# Work to be completed
Pick out each line in the rows below that contains the word "Answer", and copy those lines.

# Exercise material

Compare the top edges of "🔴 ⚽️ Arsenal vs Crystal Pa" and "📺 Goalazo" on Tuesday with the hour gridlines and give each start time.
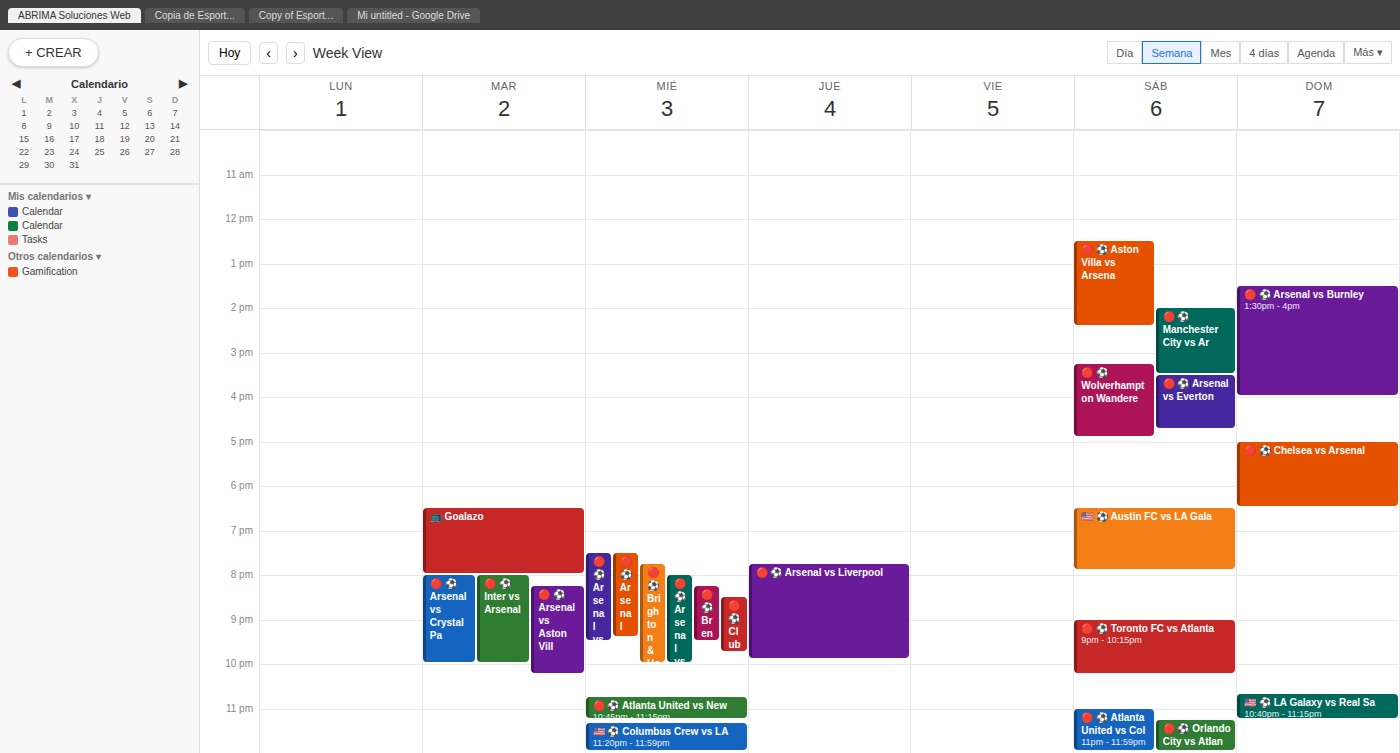
"🔴 ⚽️ Arsenal vs Crystal Pa": 20:00, exactly on the 20:00 line. "📺 Goalazo": 18:30, halfway between the 18:00 and 19:00 lines.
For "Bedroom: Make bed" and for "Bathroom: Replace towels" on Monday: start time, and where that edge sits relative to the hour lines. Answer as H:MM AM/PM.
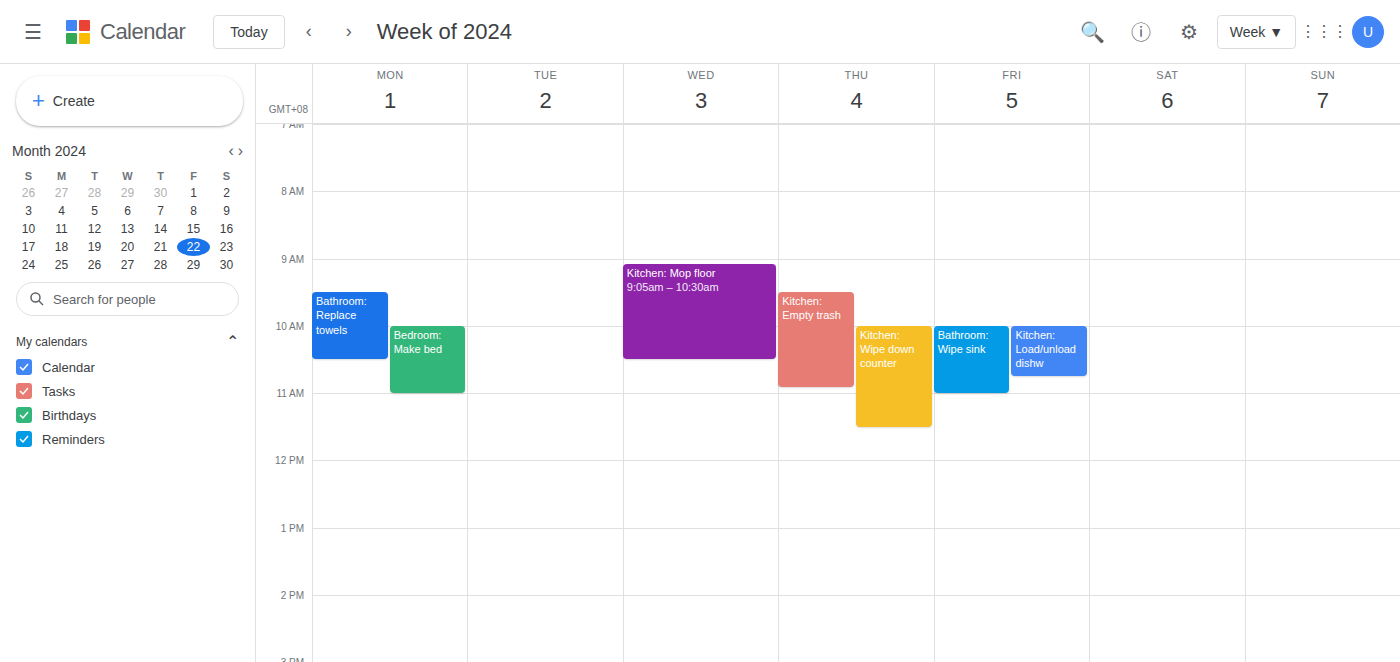
"Bedroom: Make bed": 10:00 AM, exactly on the 10 AM line. "Bathroom: Replace towels": 9:30 AM, halfway between the 9 AM and 10 AM lines.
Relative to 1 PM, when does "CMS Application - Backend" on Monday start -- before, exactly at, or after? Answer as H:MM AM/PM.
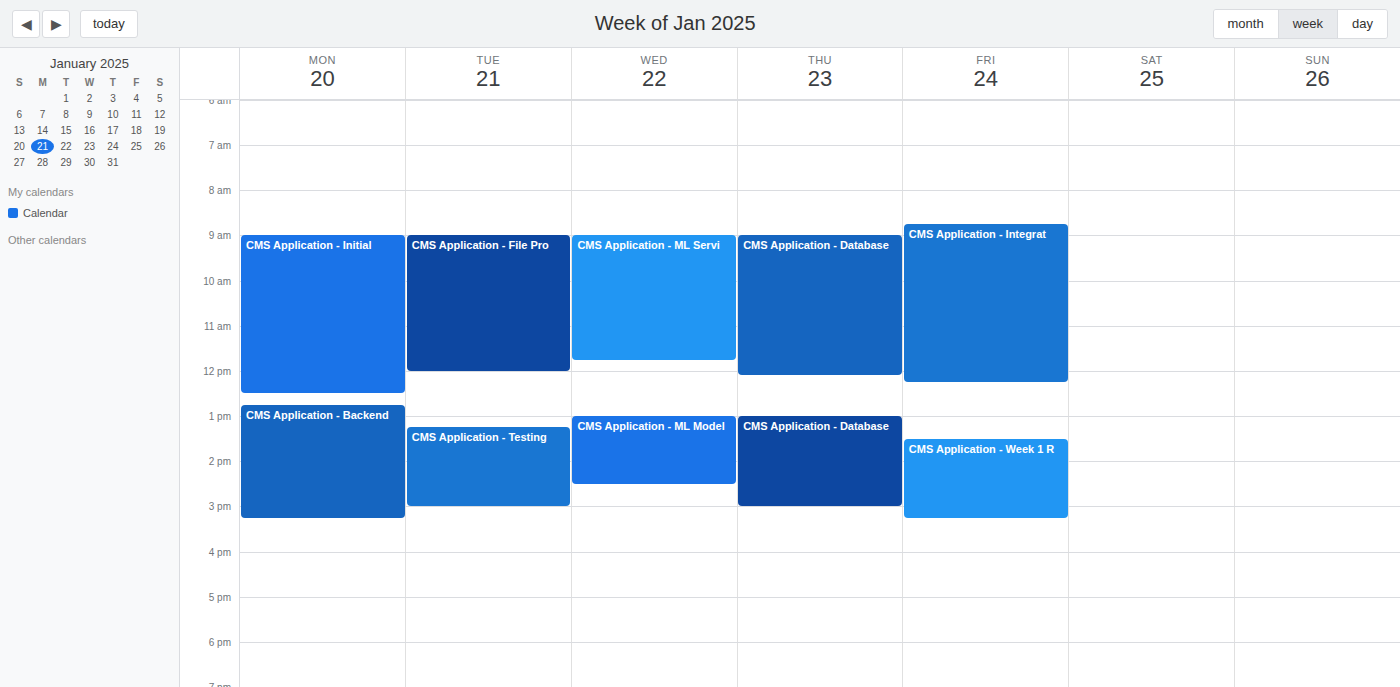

# Final result
For "Bedroom: Make bed" and for "Bathroom: Replace towels" on Monday: start time, and where that edge sits relative to the hour lines. Answer as H:MM AM/PM.
Relative to 1 PM, when does "CMS Application - Backend" on Monday start -- before, exactly at, or after? Answer as H:MM AM/PM.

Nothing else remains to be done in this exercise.